[[ Given text, beginning ]]

There is a plethora of new T-SQL features and enhancements in SQL Server 2005 and you could probably write a small book talking about all of them. However, this article will focus on one of them, specifically, Common Table Expressions because personally they have come in handy on many occasions.
I have used a few of the other new features and enhancements and if you have not had a chance to delve into any of them, I would highly recommend familiarizing yourself with some of them, such as the new xml data type, improved error handling, query and event notifications, new DDL (Data Definition Language) triggers, ranking functions, TOP operator enhancements, the PIVOT and UNPIVOT operators, and the new APPLY operator. There are a few others and they all add tremendous value to T-SQL developers.
This article will introduce common table expressions and go as in-depth as space will allow, showing how CTE’s can be used to improve TSQL’s capabilities and how they can help better your T-SQL.
Common Table Expressions (CTE’s)

[[ Given text, end ]]

| Problems to solve |
1. Return everything in the article on common table expressions from "There is a plethora" down to "on many occasions.", copied word for word.
2. Answer these questions using the article on common table expressions.
(a) Which version of SQL Server brought the new T-SQL features?
(b) What does the abbreviation DDL stand for?
(c) Which one feature does the article focus on?

[[ Information shown, beginning ]]

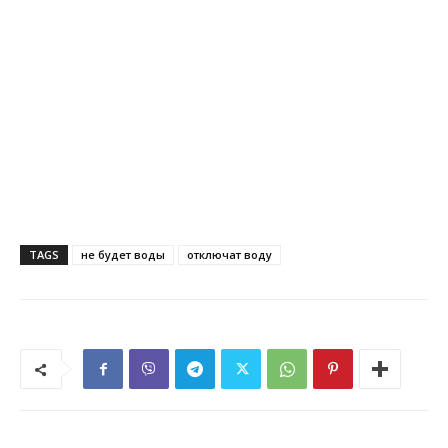
TAGS
не будет воды
отключат воду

[[ Information shown, end ]]

| Problem solutions |
1.
There is a plethora of new T-SQL features and enhancements in SQL Server 2005 and you could probably write a small book talking about all of them. However, this article will focus on one of them, specifically, Common Table Expressions because personally they have come in handy on many occasions.

2.
(a) SQL Server 2005
(b) Data Definition Language
(c) Common Table Expressions